_Data:_
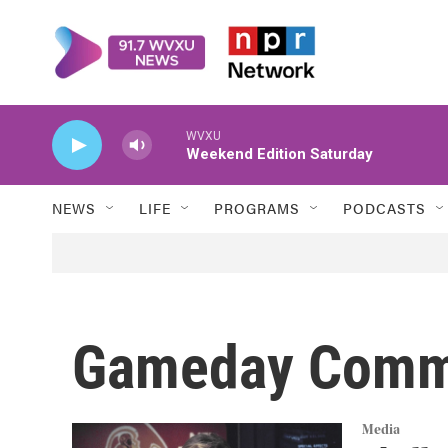
Skip to main content
WVXU
Weekend Edition Saturday
NEWS
LIFE
PROGRAMS
PODCASTS
Gameday Comm
Media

_Exercise description:_ Across the whole listing above, repeat each line exactly and leave out the images.

_Completed exercise:_
Skip to main content
WVXU
Weekend Edition Saturday
NEWS
LIFE
PROGRAMS
PODCASTS
Gameday Comm
Media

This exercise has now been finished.